The authors propose to use a Reinforcement Learning scheme to find the most efficient architecture among a set of possible layer combinations that should optimize a cost constraint (computation, memory consumption, distribution ability).

Super Networks

First, the authors present two “Super Network” architectures, that represent the space in which the optimal solution is sought.

Any architecture of their scope can be seen as the result of an Hadamard product between the direct acyclic graph (DAG) of the Super Network and a binary matrix H that encodes which connections are kept and which are deactivated.

They derive a stochastic model of Super Networks that allows the search process to take place in two steps :

  1. Sample H from a distribution T

  2. Use the corresponding network to make a prediction

  3. Optimize both sampling distribution and network parameters with a policy-gradient based algorithm.

Any measurable at training time cost could be used.
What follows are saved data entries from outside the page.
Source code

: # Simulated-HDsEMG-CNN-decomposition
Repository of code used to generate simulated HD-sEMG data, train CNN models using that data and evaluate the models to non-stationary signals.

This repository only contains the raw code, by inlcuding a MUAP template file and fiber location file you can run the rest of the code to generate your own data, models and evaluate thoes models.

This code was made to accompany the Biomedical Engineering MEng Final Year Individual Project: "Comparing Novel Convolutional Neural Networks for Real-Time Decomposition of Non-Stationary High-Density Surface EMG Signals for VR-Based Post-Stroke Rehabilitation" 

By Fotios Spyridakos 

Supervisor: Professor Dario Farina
The proof that this leads to an optimal solution is given in Supplementary Materials and the code is publicly available.


Experiments

They apply this model on : CIFAR 10/100 : classification Part label : segmentation

The authors propose to either optimize the number of operations, the number of parameters, or the distributive potential.

Here are some architectures found as optimal :

On all applications, they show that they can either obtain the same performance as the State-of-the-Art with a lower cost architecture (ex: a network that contains 4 times less parameters) or outperform it with a slightly bigger budget.